## Tasks to perform
A) In the passage on CNNs and human vision, set down the words starting with "According to Hinton, CNNs do" and going on through "task at hand.", with no changes.
B) Answer these questions about the passage on CNNs and human vision:
(i) According to Hinton, by what means do CNNs do routing?
(ii) Which psychologist found the simple examples of the rectangular coordinate frames?
(iii) Mental rotation takes time proportionate to what?
C) Can you continue the passage on CNNs and human vision, starting after its last sentence?

## Text shown

According to Hinton, CNNs do routing by pooling. Pooling was introduced to reduce redundancy of representation and reduce the number of parameters, recognizing that precise location is not important for object detection. However, according to Hinton, deep learning engineers haven’t really thought about routing specifically. Pooling does routing in a very crude way - for instance max pooling just picks the neuron with the highest activation, not the one that is most likely relevant to the task at hand.
Another difference between CNNs and human vision is the human vision system appears to impose a rectangular coordinate frames on objects. Some simple examples found by the psychologist Irving Rock are as follows:
Very roughly speaking, the square and diamond look like very different shapes, because we represent them in rectangular coordinates. If they were in polar coordinates, they would differ by a single scalar angular phase factor and their numerical representations would be much similar. Likewise, it isn’t easy to tell what continent the shape on the right is, you have to try mentally rotating it. The fact the brain embeds things in a rectangular coordinate system means that linear translation is easy for the brain to handle but rotation is hard. Studies have found the mental rotation takes time proportionate to the amount of rotation required. CNNs cannot handle rotation at all - if they are trained on objects in one orientation, they will have trouble when the orientation is changed. According to Hinton, CNNs cannot do ‘handedness’ detection at all, even in principle. In other words, CNNs could never tell a left shoe from a right shoe, even if they were trained on both.

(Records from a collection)
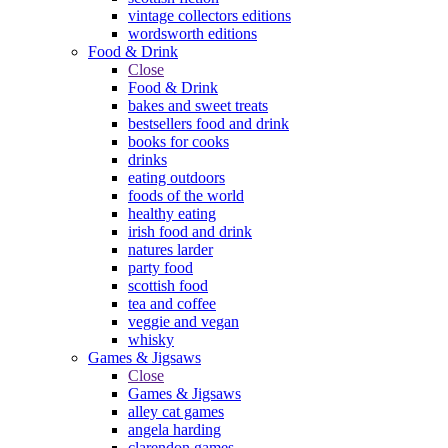
vintage collectors editions
wordsworth editions
Food & Drink
Close
Food & Drink
bakes and sweet treats
bestsellers food and drink
books for cooks
drinks
eating outdoors
foods of the world
healthy eating
irish food and drink
natures larder
party food
scottish food
tea and coffee
veggie and vegan
whisky
Games & Jigsaws
Close
Games & Jigsaws
alley cat games
angela harding
clarendon games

## Response list
A)
According to Hinton, CNNs do routing by pooling. Pooling was introduced to reduce redundancy of representation and reduce the number of parameters, recognizing that precise location is not important for object detection. However, according to Hinton, deep learning engineers haven’t really thought about routing specifically. Pooling does routing in a very crude way - for instance max pooling just picks the neuron with the highest activation, not the one that is most likely relevant to the task at hand.

B)
(i) By pooling.
(ii) Irving Rock.
(iii) The amount of rotation required.

C)
Taking the concept of a capsule further and speaking very hypothetically, Hinton proposes that capsules may be related to cortical minicolumns. Capsules may encode information such as orientation, scale, velocity, and color. Like neurons in the output layer of a CNN, a capsule outputs a probability of whether an entity is present, but additionally has pose metadata attached to it. This is very useful, because it can allow the brain to figure out if two objects, such as mouth and a nose, are subcomponents of an underlying object (a face). According to Hinton, the brain may have a fairly high dimensional “pose space”, with 20 or so dimensions. Hinton suggests it is easy to determine non-coincidental poses in high dimensions. Hinton says that computer vision should be like inverse graphics. So, while a graphics engine multiplies a rotation matrix times a vector to get the appearance of an object in a particular pose relative to the viewer, a vision system should take appearance and back out the matrix that gives that pose.
Toward the end of the lecture, Hinton shows a system that combines these concepts. Hinton’s system does about as well as a CNN in terms of classification accuracy. However, his system is much slower because it doesn’t not have the nice property of corresponding to a sequence of tensor operations (matrix multiplies) that CNNs have. Hintons code was written in Matlab and not optimized for speed, so future implementations, especially utilizing GPUs and other parallel hardware, could make them quite competitive with CNNs.